The Auburn Tigers are in the middle of a very important offseason. They’ve brought in Chip Lindsey to replace Rhett Lashlee at offensive coordinator, signed a hopeful superstar in top-rated JUCO quarterback Jarrett Stidham, and have returned enough talent from last year’s team to become media favorites to challenge Alabama.
There’s a lot of anticipation buzzing around The Plains, and it all has to do with whether or not Auburn and its passing game are for real.
In all of the questions about Stidham’s stake at Auburn’s starting quarterback spot and Gus Malzahn’s job security, it’s easy to forget that the Tigers return the best backfield in the SEC.
|Returning Auburn running backs|
|Kamryn Pettway, JR||1,224||7||5.9||136|
|Kerryon Johnson, JR||895||11||4.9||74.6|
|Kam Martin, SO||320||3||7.3||53.3|
|Malik Miller, SO||69||1||4.3||34.5|
A bruising ground attack has always been the backbone of the Tigers’ offense under Malzahn, but even with the promise of more balance under Chip Lindsey’s direction, he’ll most certainly be relying on Auburn’s best one-two punch since Carnell “Cadillac” Williams and Ronnie Brown.
Kamryn Pettway, named to the preseason All-SEC Second Team at the conclusion of SEC Media Days, burst onto the scene last year.
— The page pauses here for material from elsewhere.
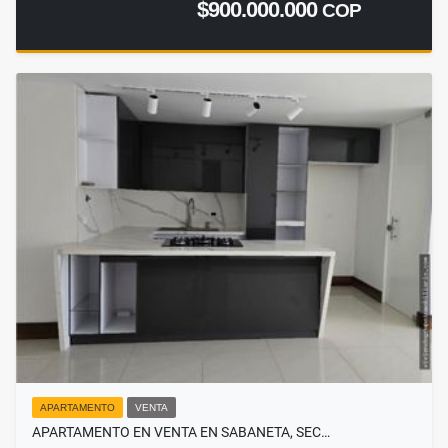
$900.000.000
COP
APARTAMENTO
VENTA
APARTAMENTO EN VENTA EN SABANETA, SEC…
In just nine games of action, Pettway led the SEC with 136 rushing yards per game.
With a unique burst for a guy who weighs 235 pounds, Pettway finds the hole and puts his pads down to bowl over defenders.
He is a pure downhill runner, a back who will pick up positive yardage on every carry. Against elite defenses, having a consistent runner like Pettway is imperative.
His counterpart, Kerryon Johnson, is a bit more of an elusive runner. But don’t think Pettway is the only back who can run between the tackles — at a nice 211 pounds, Johnson is perfectly capable of shouldering the load of an every down back.
He has much better breakaway speed and great hands out of the backfield, providing the perfect compliment to Pettway’s bruising runs. In fact, his versatility and athleticism landed him a spot as the all-purpose specialist on the preseason All-SEC Third Team.
Before an injury against Mississippi State kept him from full strength the rest of the year, he was on pace for a 1,200-yard rushing season with 517 yards through his first five games.
Together, the two form a dangerous tandem.
All eyes will be on Jarrett Stidham and the passing game, but the foundation of every great Auburn offense has been the running game.
In 2010 when Auburn won the SEC championship and national championship behind the heroics of Cam Newton, they also led the SEC in rushing with 284.8 yards per game.
In 2013, the Tigers led the nation in rushing with 328.4 yards per game en route to an epic Iron Bowl finish, an SEC championship, and falling 13 seconds short of another national title.
What do these seasons have in common? Stellar quarterback play paired with a dangerous running game.
While it’s true that as the quarterback goes, the offense goes for Auburn, the passing game has to be paired with a potent rushing attack in order for the Tigers to compete at a national level.
Kamryn Pettway and Kerryon Johnson are the foundation on which to build the SEC’s most dangerous running game.